Congress will choose the
ratification
method. Finally, 38 States will
ratify it. If state
legislators embrace the plan, the Amendment will cost just a
few million dollars and
could take effect in as little as five years. If
they oppose it, costs could climb past
250 million dollars and
it could take perhaps 15 years.
7. Passing the
Amendment
will be tough—but it is
possible
and real change will certainly ensue.
(By comparison, our current practice of electing charismatic politicians,
who promise solutions but cannot deliver, is seductively easy.) Federal government,
conglomerate media and many
special interests will almost unanimously oppose the Amendment. Though
our success is certainly possible, no one can assure it. However, if
we do not try, success is impossible; we condemn ourselves, and our
decedents, to a substantially lesser life.

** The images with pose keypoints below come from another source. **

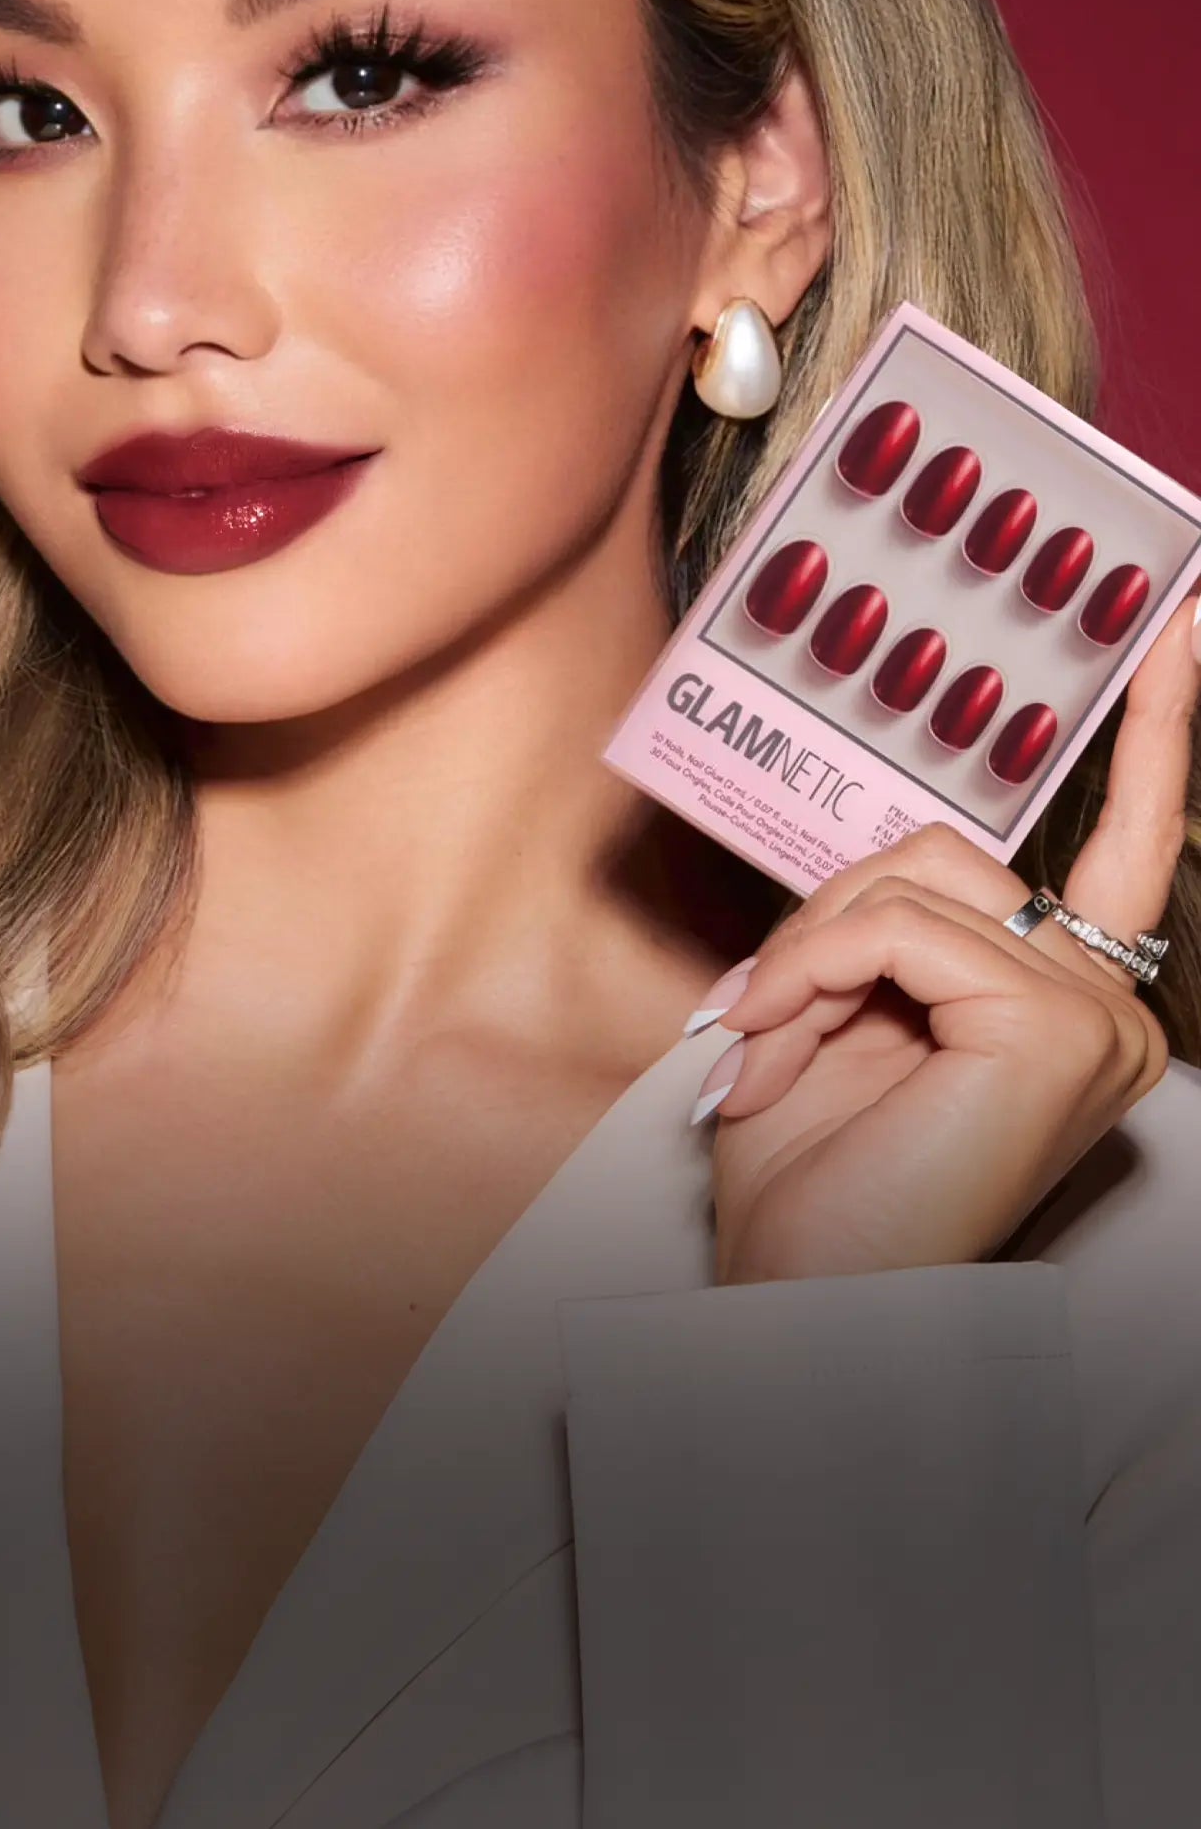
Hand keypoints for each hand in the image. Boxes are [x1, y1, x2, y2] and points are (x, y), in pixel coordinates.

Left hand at [700, 593, 1200, 1284]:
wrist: (800, 1298)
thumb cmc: (816, 1178)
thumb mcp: (843, 1013)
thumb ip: (884, 922)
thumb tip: (889, 866)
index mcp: (1072, 993)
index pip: (1133, 838)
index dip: (1166, 726)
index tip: (1185, 620)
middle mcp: (1110, 1000)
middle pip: (946, 853)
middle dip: (827, 921)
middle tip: (761, 1020)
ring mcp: (1096, 1014)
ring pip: (913, 882)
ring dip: (804, 956)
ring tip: (764, 1048)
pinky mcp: (1055, 1028)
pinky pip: (896, 929)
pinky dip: (809, 972)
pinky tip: (778, 1046)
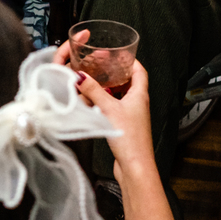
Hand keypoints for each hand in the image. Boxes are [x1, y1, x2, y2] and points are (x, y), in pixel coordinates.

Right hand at [77, 60, 156, 188]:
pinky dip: (105, 103)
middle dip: (115, 74)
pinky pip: (115, 108)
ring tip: (94, 84)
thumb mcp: (109, 108)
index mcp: (140, 95)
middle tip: (101, 67)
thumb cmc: (130, 138)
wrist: (134, 165)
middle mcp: (138, 103)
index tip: (119, 54)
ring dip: (108, 89)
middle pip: (128, 82)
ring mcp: (132, 115)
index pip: (139, 71)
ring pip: (120, 96)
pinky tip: (93, 105)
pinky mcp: (125, 125)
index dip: (130, 61)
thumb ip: (93, 91)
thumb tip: (80, 76)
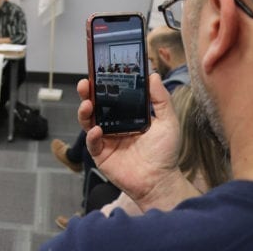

To avoid dependence on opponents' resources, the
Amendment campaign must initially rely on the
Internet, which the media does not yet control. Self-initiated
support must come from citizens, public interest organizations, blogs,
promoting web sites and concurring politicians at all levels of
government.
The issue reached the 2008 presidential race. One candidate,
Senator Mike Gravel, proposed a plan
to limit congressional excesses—the
National Initiative for Democracy (NI4D). The NI4D concept has much in common
with this plan, though there are important differences
where certain features of NI4D need improvement. Other
presidential candidates realize that the people are serious about
forcing Congress to change its ways but avoid confronting the issue of
nationwide initiatives. Later, as congressional campaigns gather
momentum, the issue will increase in importance but we can expect almost
all congressional candidates to finesse it. Some state candidates, on
the other hand, may decide that change is overdue and come out in
favor.
Ultimately, the amendment campaign must focus on gaining
support of state legislators.
Realistically, the public debate will begin in earnest only after the
first state legislature places a
state referendum on their state ballot asking the people in their
state if they support a
U.S. Citizens' Initiatives Amendment. Their vote will probably reflect the
polls—three
votes in favor for
each vote against.
As the peoples'
frustration
with Congress reaches a
tipping point
and the States decide to limit federal encroachments, this adjustment to
our system of constitutional checks and balances is
probably
inevitable. A
hundred years ago, our ancestors introduced state initiatives to limit
big business excesses in state government. Today, we must use nationwide
Ballot Initiatives to limit special interests' influence and federal government excesses.